Moshe was told to tell them that “YeHoVaH” had sent him unto them; not Adonai, HaShem, the LORD, etc, but “YeHoVaH”.
We see YeHoVaH calling down from Mount Sinai in the hearing of all the children of Israel saying:
Exo 34:6 CJB
(6) Adonai passed before him and proclaimed: “YUD-HEH-VAV-HEH!!! Yud-Heh-Vav-Heh ( י ה ו ה ) [Adonai] is God, merciful and compassionate, slow to anger, rich in grace and truth;
You can pretty much be sure that YeHoVaH was not spelling out his name as this reference from the Complete Jewish Bible, but we see that He called it and His Ten Commandments out in such a thundering manner that it struck fear and dread into the hearts of the children of Yisrael.
We also ought to call upon His name, YeHoVaH, with reverence and the fear of Elohim as we have been commanded in His Word.

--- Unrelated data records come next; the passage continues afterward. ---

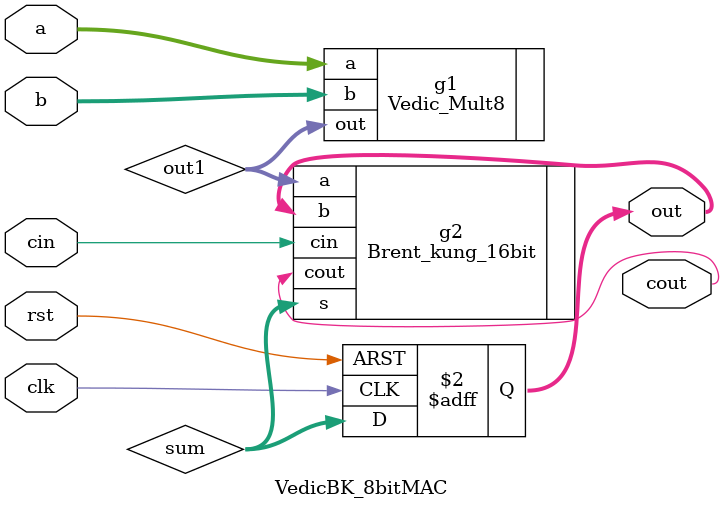
<source format=v>
module VedicBK_8bitMAC(
    input [7:0] a,          // 8-bit input A
    input [7:0] b,          // 8-bit input B
    input clk,
    input rst,
    input cin,              // Carry-in for the adder
    output reg [15:0] out,  // 16-bit output
    output cout             // Carry-out from the adder
);

    wire [15:0] out1;       // Output from the 8-bit Vedic multiplier
    wire [15:0] sum;

    // Instantiate 8-bit Vedic multiplier
    Vedic_Mult8 g1 (
        .a(a),
        .b(b),
        .out(out1)
    );

    // Instantiate 16-bit Kogge-Stone adder
    Brent_kung_16bit g2 (
        .a(out1),
        .b(out),
        .cin(cin),
        .s(sum),
        .cout(cout)
    );

    // Register output with synchronous reset
    always @(posedge clk or posedge rst) begin
        if (rst)
            out <= 16'h0;  // Reset to 16-bit zero
        else
            out <= sum;    // Update output with adder result
    end
endmodule


</source>
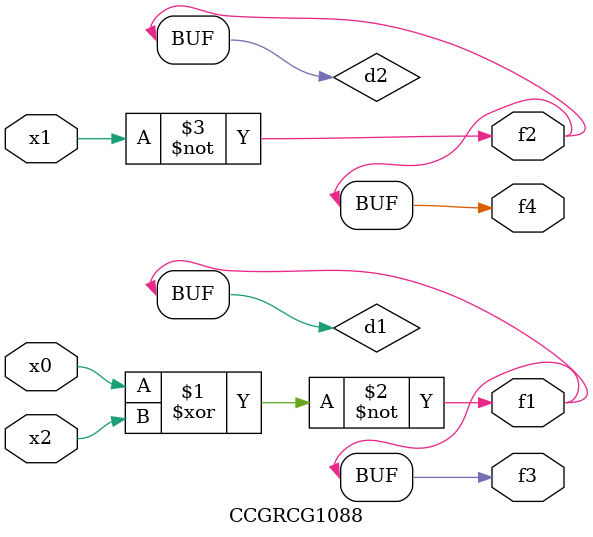
<source format=v>
module CCGRCG1088(
	input x0, x1, x2,
	output f1, f2, f3, f4
);

	wire d1, d2, d3;

	xnor (d1, x0, x2);
	nand (d2, x1);
	nor (d3, x1, x2);
	assign f1 = d1;
	assign f2 = d2;
	assign f3 = d1;
	assign f4 = d2;
endmodule

</source>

For those who for conscience say avoid saying HaShem I show deference to them. If El Shaddai was good enough for Abraham, Isaac, and Jacob it is good enough for me. We should have respect for those who love Elohim, and not be caught up in divisions over something none of us can be 100% certain about.
Joh 13:34-35 CJB
(34) “I am giving you a new command: that you keep on loving each other. In the same way that I have loved you, you are also to keep on loving each other. (35) Everyone will know that you are my talmidim by the fact that you have love for each other.”